List, in full, each line of the entries below that contains the string "Equity".

==*==

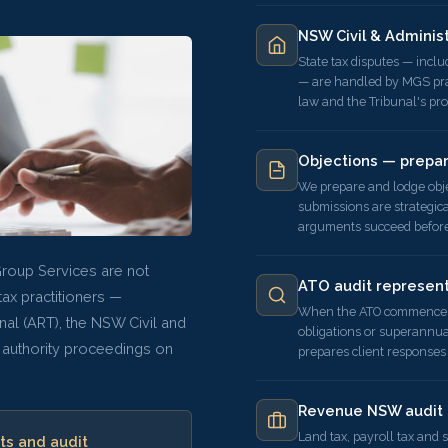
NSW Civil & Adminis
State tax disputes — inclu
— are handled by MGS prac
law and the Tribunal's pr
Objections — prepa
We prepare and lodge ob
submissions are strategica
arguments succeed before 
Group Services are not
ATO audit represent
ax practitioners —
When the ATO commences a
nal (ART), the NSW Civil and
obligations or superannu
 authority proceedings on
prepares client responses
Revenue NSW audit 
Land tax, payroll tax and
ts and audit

==*==

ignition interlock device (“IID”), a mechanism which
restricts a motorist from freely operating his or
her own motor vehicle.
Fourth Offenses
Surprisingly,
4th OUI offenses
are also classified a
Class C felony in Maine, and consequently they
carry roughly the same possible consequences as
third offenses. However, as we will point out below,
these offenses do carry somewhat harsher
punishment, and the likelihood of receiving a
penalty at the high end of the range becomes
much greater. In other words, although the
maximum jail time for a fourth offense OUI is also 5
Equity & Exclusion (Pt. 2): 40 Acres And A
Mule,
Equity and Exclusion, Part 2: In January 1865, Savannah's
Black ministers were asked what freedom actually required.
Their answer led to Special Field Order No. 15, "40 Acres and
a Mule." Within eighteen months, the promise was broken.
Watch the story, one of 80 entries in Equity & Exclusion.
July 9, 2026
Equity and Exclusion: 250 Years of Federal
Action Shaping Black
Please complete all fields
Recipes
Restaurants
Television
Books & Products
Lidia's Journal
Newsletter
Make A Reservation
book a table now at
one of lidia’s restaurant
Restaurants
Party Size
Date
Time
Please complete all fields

==*==

Written solution -
Equity & Exclusion (Pt. 2): 40 Acres And A
Equity and Exclusion, Part 2: In January 1865, Savannah's
Watch the story, one of 80 entries in Equity & Exclusion.
Equity and Exclusion: 250 Years of Federal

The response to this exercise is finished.